• [WORK TASK]
Please answer these questions from the discussion of test frameworks:
1. Which annotation appears on the first line of the JUnit parameterized test shown?
2. In the Pytest output, what difference is reported at index 1?
3. Who convinced the teams to write tests in Groovy instead of Java?

• [DOCUMENT EXTRACT]
Segment Open

The study does not say that camelCase is unequivocally as easy, or easier, to read.

Selecting the correct identifier from a list of 2-3 words (expandAliasTable, expandAliasTitle, etc.) is a wholly different exercise.

I like how tests are made in Python - you don't even need classes, just functions, and use a single assert keyword for everything. Also it's easy to parametrize them using decorators.
Parameterized tests in Junit are basically the same as decorators:

    @ParameterizedTest
    @ValueSource(strings = {"first", "second"})
    void fooGoesBar(String param) {
        ...
    }
Also, once you get used to assertj, you'll never want single-assert again. It's fantastically useful to know (for example) not just that two lists aren't equal, but specifically what elements differ.
> It's fantastically useful to know (for example) not just that two lists aren't equal, but specifically what elements differ.

Pytest shows the diff as well when using assert:

    >       assert y == x
    E       assert [1, 2, 3] == [1, 4, 3, 6]
    E         
    E          At index 1 diff: 2 != 4
    E         Right contains one more item: 6
    E         Use -v to get more diff
Great, what's the equivalent of this?

    assertThat(someCollection).map(Thing::getValue).containsExactlyInAnyOrder(3, 4, 5);
Parameterized tests are a huge, huge win, yeah. I am a big fan of them and look for how to do them in every test framework I use. RSpec was the weirdest for me; but NUnit and JUnit have been quite easy, and I'm not surprised at all they're easy in Python too (admittedly, I don't remember if I ever wrote them in that language).
In the RSpec case, those don't have to translate to method names with embedded spaces. It seems that using fun `...` instead of a dsl: test "..." is the mistake.
It's a place to put intetion that isn't so much of a second class citizen that it will likely be ignored and/or not updated if it ceases to be true. You want your test methods fine grained (many methods that each check one variation, instead of one method that checks a whole list of them) and every extra redundancy (method naming vs the variation of data actually passed vs documentation) increases the the chance of those redundancies getting out of sync.

In fact I've occasionally found myself writing reflection code to parse the test method name as input just to avoid that problem altogether (for name and data, not for documentation). And that was in plain Java even, the pattern could be far more useful with that kotlin naming freedom.

It reminds me of Spock tests written in Groovy. I have to help maintain a code base like that now at work where a Groovy zealot (who has moved on) convinced the teams to write tests in Groovy instead of Java.

Segment Closed

• [SOURCE MATERIAL]
Segment Open

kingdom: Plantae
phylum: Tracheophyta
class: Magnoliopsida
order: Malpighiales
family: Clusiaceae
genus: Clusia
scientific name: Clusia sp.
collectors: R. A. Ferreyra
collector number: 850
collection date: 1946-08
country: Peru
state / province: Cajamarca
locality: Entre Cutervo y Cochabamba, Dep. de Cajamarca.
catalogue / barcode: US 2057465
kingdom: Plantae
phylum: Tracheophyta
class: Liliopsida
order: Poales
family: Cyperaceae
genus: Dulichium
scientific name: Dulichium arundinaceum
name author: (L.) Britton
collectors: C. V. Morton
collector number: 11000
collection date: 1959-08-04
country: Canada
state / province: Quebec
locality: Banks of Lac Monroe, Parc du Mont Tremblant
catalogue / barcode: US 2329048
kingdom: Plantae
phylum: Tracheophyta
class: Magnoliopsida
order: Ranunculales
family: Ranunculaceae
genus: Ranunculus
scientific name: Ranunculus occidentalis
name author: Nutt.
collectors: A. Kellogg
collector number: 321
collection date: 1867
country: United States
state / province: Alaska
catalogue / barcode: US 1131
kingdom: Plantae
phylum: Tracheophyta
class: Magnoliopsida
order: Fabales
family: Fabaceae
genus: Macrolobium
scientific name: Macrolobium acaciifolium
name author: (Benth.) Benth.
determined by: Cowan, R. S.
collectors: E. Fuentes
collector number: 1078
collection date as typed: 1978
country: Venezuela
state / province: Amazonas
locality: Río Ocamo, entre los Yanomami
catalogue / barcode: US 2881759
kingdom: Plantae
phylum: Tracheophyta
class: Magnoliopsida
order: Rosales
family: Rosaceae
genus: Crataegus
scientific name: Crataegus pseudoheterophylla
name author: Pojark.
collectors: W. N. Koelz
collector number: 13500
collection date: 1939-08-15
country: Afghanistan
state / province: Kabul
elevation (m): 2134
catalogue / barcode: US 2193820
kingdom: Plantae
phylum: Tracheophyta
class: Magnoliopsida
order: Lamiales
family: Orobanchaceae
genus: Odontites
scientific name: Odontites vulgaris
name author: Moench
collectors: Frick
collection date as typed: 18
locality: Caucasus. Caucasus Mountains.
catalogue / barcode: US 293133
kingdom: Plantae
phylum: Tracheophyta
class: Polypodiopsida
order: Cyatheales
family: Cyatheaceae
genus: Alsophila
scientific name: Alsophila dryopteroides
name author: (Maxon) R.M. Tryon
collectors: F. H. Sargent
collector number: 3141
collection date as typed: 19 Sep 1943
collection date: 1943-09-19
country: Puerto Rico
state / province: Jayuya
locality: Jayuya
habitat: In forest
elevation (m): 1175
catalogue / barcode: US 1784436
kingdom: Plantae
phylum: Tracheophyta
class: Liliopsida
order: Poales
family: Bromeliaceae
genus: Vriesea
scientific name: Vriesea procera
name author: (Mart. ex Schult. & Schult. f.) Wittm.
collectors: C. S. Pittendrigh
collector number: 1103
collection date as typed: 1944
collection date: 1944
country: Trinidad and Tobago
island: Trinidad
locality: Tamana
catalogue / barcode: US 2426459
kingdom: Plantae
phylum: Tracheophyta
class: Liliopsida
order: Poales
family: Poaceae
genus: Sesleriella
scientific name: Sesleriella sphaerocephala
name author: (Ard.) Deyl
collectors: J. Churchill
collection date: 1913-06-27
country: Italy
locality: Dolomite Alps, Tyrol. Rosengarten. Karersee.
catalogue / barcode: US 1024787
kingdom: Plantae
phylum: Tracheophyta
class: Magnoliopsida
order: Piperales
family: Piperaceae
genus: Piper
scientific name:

Segment Closed

• [SOLUTION FOR THIS TASK]
1. @ParameterizedTest
2. 2 != 4
3. A Groovy zealot, who has since moved on.